Happy Jones has been passionate in her support of Girls Inc. of Memphis for enough years that she's unclear on when she started. But for her, that's beside the point.
"Girls Inc. has been around a while, and it keeps on growing," she says. "Now they've got the farm and all that-it's remarkable. And they need to keep going."
Because of supporters like Happy, Girls Inc. of Memphis is going strong, adding a Youth Farm in Frayser and expanding in Memphis, including a brand new presence at Booker T. Washington School.
Happy's life also provides a stellar example of what it means to be strong, smart and bold.
In 1969, the year after the assassination of Dr. Martin Luther King, Jr., the city's sanitation workers were about to strike again because the city would not recognize their union.
"We got a couple of buses and rode around to see the sanitation workers' houses, and how they lived," Happy said. "It was pathetic."
The next day, the same group of women went to City Hall to address the mayor and city council. They insisted the issue was poverty and racism, not unions or management.
"They folded - right at that meeting," she said. "They recognized the union and we didn't have another strike. THAT'S how powerful the women were who were on that ride."
Happy—whose given name is Dorothy—says that her older sisters came up with her nickname. “They named me Happy before I was born. They said the new baby was going to be called Happy. So that was that.”
She was born in Memphis, attended Lausanne for lower and middle school and went to an all-girl boarding school in Farmington, Connecticut for high school.
“My folks chose it, and I’m delighted I went, because I got another world view,” Happy said. “There were more people up there who were liberal.”
She came back to Memphis to attend Southwestern but didn’t graduate.
“I got married and had three children and began to make trouble.”

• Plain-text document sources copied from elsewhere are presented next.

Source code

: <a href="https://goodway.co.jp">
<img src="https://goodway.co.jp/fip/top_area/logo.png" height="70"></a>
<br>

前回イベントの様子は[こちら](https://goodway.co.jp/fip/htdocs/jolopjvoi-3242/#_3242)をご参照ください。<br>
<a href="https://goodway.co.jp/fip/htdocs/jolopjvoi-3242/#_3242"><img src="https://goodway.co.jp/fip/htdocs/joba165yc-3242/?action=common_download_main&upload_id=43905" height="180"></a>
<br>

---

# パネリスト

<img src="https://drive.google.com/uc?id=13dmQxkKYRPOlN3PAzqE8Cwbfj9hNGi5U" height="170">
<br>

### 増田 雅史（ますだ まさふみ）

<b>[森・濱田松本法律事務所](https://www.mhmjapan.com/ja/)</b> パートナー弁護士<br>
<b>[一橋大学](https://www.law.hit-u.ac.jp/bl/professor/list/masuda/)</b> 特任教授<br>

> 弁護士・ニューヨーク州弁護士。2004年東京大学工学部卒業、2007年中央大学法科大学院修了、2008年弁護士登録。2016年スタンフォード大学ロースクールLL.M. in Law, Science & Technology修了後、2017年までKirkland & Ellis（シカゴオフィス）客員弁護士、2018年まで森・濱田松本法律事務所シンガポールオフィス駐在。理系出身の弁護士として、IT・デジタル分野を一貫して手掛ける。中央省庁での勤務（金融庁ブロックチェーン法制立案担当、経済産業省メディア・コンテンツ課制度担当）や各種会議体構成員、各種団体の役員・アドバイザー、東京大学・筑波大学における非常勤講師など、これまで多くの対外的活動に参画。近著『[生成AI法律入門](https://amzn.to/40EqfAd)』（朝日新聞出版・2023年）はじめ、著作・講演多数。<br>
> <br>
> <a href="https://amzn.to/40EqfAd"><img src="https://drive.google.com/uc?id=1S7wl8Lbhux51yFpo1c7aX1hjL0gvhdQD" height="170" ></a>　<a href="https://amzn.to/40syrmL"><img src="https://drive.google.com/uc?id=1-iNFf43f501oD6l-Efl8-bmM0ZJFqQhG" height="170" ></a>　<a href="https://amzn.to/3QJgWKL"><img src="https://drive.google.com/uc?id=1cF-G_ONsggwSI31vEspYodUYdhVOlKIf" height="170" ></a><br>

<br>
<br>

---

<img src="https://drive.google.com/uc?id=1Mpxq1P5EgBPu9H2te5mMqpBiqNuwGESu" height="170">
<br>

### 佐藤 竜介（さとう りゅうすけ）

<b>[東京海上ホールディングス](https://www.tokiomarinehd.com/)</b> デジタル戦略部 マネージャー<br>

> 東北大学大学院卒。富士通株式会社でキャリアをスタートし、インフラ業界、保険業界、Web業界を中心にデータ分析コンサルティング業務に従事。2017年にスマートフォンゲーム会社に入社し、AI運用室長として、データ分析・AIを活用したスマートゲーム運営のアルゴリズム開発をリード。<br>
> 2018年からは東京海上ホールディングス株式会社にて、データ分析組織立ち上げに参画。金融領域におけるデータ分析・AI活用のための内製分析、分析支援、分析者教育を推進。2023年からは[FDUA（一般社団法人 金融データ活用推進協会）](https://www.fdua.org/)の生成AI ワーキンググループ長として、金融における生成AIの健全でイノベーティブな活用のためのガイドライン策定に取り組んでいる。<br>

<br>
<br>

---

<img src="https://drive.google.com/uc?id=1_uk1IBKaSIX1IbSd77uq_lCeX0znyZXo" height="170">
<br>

She registered to vote on her 21st birthday and soon got involved in politics, helping run local campaigns for Republicans.
In 1968, The Commercial Appeal named her one of the 20 most influential political figures in Shelby County. Her notoriety probably helped in the concerned women vs. City Hall incident, but her activism made friends and family uncomfortable.
“I would go out to something at the Memphis Country Club and somebody would come up to me and say, ‘You used to be my friend.'”
She was eventually forced out of local Republican Party leadership. But she made new friends. And today she’s a Democrat.
For a mother of three grown girls and someone who likes to “make trouble," Girls Inc. seems like a perfect match.
“I support them because I support the mission,” Happy said. “What they’re doing is mentoring girls who might never have the chance to be exposed to the things that Girls Inc. is exposing them to. That’s why I think it’s an excellent organization.”